Cape Town: The end of Kolpak deals offers South African cricket the chance for an injection of much-needed experience and talent into the domestic game that should provide more depth for the national team.
The United Kingdom’s exit from the European Union will bring to an end a loophole that currently gives anyone with a work permit from a country that has an associate trading agreement with the European Union the same rights as an EU worker.
South African cricketers have been major beneficiaries down the years, signing lucrative contracts with English counties that automatically disqualify them from representing the national team.
But Cricket South Africa director of cricket Graeme Smith says they will welcome back any former Kolpak players who are willing to be part of the domestic structures as the national side struggles to rebuild its ailing test team.
These include Essex spinner Simon Harmer, who was named one of five cricketers of the year in the 2020 edition of Wisden Cricketers’ Almanack, seamers Duane Olivier and Kyle Abbott, and batsman Rilee Rossouw.

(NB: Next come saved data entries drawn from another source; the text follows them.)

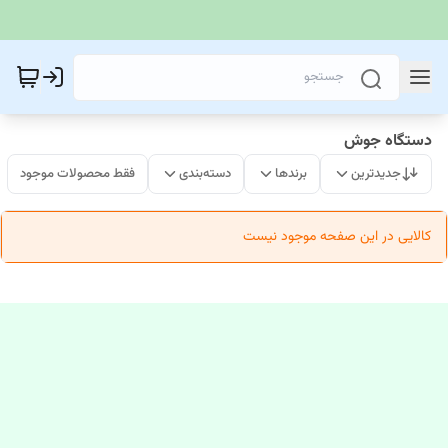
دستگاه جوش
جدیدترین
برندها
دسته‌بندی
فقط محصولات موجود
کالایی در این صفحه موجود نیست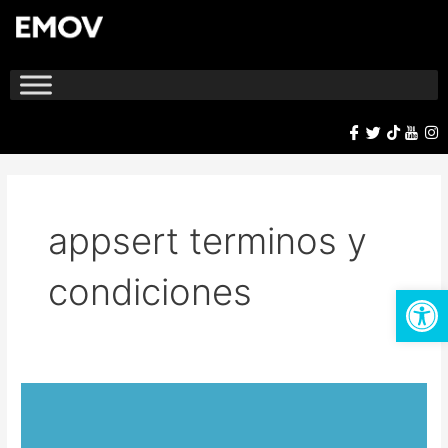
Ir
al
contenido
appsert terminos y
condiciones
Op
Términos
y
condiciones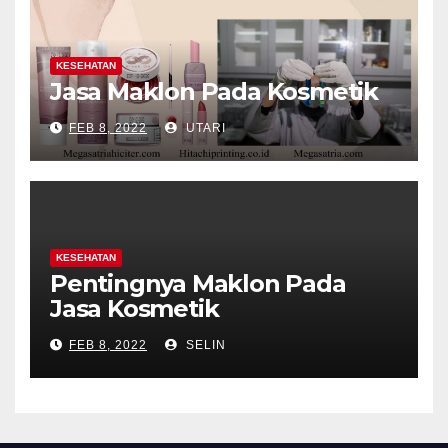
KESEHATAN
Jasa Maklon Pada Kosmetik
FEB 8, 2022
UTARI
KESEHATAN
Pentingnya Maklon Pada
Jasa Kosmetik
FEB 8, 2022
SELIN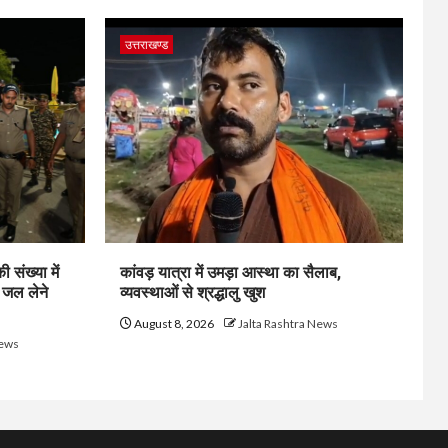
उत्तराखण्ड
 संख्या में
कांवड़ यात्रा में उमड़ा आस्था का सैलाब,
 जल लेने
व्यवस्थाओं से श्रद्धालु खुश
August 8, 2026
Jalta Rashtra News
News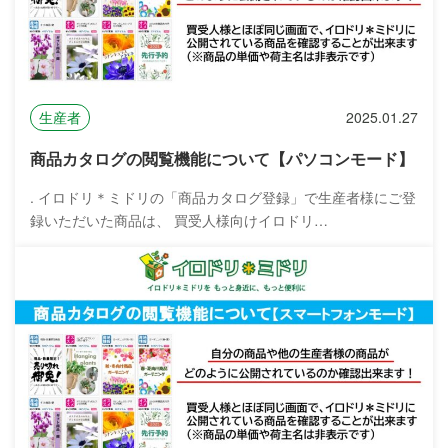
生産者
2025.01.27
商品カタログの閲覧機能について【パソコンモード】
. イロドリ＊ミドリの「商品カタログ登録」で生産者様にご登
録いただいた商品は、 買受人様向けイロドリ…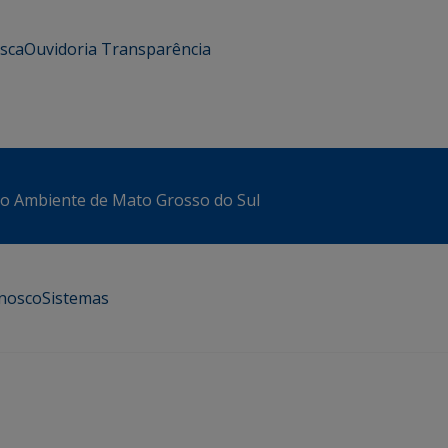
usca
Ouvidoria
Transparência
io Ambiente de Mato Grosso do Sul
onosco
Sistemas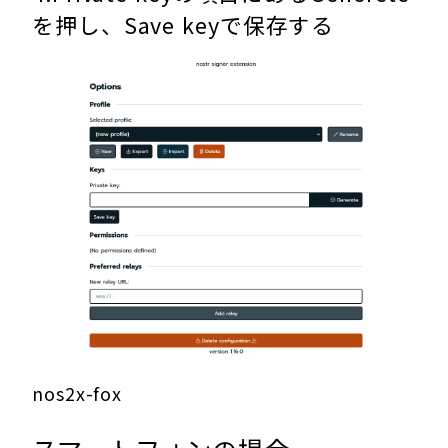
を押し、Save keyで保存する
nos2x-fox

“With Kolpak coming to an end, I guess the willingness is always to have our best players in the system,” Smith told reporters via a video conference.
“It is up to the players to come back into the system and to make decisions on their careers."
“From our perspective, we want to encourage all our best players to play here domestically, and then give themselves the opportunity to be selected for the national side.”
Seamer Dane Paterson, who played in two tests against England in January, became the 45th South African to take up a Kolpak deal when he signed for Nottinghamshire earlier this month.
But he could well be the last, with the UK set to exit the European Union in December, which could see a rush of seasoned former South Africa internationals back into the frame for selection.
“We don’t ever want to exclude players from being part of our system and we understand that the landscape of the world game is very different now to what it was,” Smith continued.
“Open minds and how we look at these things is going to be key to how we keep our best players. How we keep them motivated and in our game.”
The Kolpak ruling is named after Maros Kolpak, a Slovak handball player who in 2000 claimed restraint of trade and won a European court ruling that allowed him to play in Germany before Slovakia became part of the EU.